Wilfrid se soucie fort peu des intérêts de l'empereur. Il trouve cependant désinvolte l'attitude des évêques gaulois. Wilfrid est homme à principes. Il s'indigne :

— Ainsi, vous cherchez à doubler l'empereur, parce qu'il vit loin ! Parce qu'il est plus facile à doubler que les Francs ! Vous ne le servez donc plus ?

Faron se pose la question, en effet.

— Servons-nous encore l'empereur ?

Ce qu'il sait, Faron, c'est que les saints irlandais supplantent aujourd'hui les évêques gaulois dans les bonnes grâces des Francs. Les saints irlandais commencent même à recruter leurs abbés dans l'aristocratie franque. Et ne se privent pas de glisser dans l'oreille des Francs que les évêques aux noms latins sont des agents de l'empereur, qui travaillent au rétablissement de sa mainmise sur l'Occident.

Dans les premiers temps de la présence franque, leurs noms latins ont épargné aux évêques l'ostracisme frappant les Gaulois. Ces mêmes noms latins finissent par éveiller la suspicion des maîtres francs. Pourtant, un retour des Romains en Gaule se fait de moins en moins probable. Au point qu'une bonne moitié des évêques ont, en ce milieu du VIIe siècle, fini par donner une consonance francique à leur nom latin. Furunculus est de ceux-là. Depuis peu, il se fait appeler Faron.

Un Deusdedit, au contraire, pour le cas où son siège voudrait bien l'accueillir un jour, se doit d'éviter toute allusion aux Francs. Il garde son nom latin.

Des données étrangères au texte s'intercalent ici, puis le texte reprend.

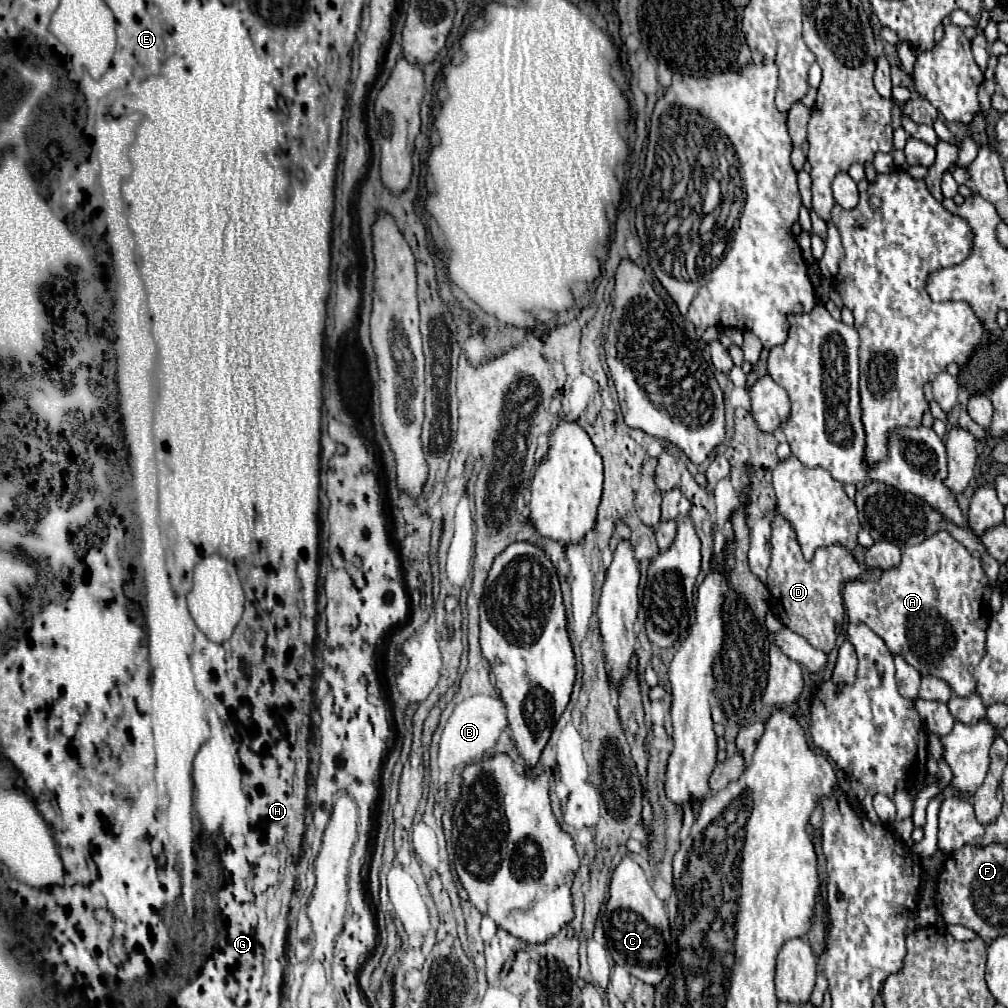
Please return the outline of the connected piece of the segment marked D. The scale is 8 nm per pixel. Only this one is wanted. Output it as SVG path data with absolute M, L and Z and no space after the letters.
M779 512L773 516L773 534L771 534L771 564L769 564L767 588L771 592L771 610L781 616L783 624L795 634L803 636L811 646L831 652L835 648L837 632L835 628L843 622L843 584L857 580L861 568L853 558L851 550L841 544L819 548L813 560L805 560L795 536L795 530Z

Noms virevoltants, allégeances fluctuantes, coiffures comiques — la crise d'identité révèle bien l'abyssal désarroi dans lequel le triomphe des saints irlandais jette les évêques gaulois.

— Servons-nous encore l'empereur ? se demande Faron. Servons-nous encore les Francs ? Ne servons-nous pas plutôt nos seuls intérêts personnels ?

Un silence atterré suit.

— Mais vous verrez, reprend Faron, un jour… un jour… l'évêque de Lyon… il finira tout comme moi… broyé… friable testicule… entre deux monastères gaeliques…

Il regarde fixement devant lui, Faron.

— Les saints irlandais. Les maîtres de l'Occident.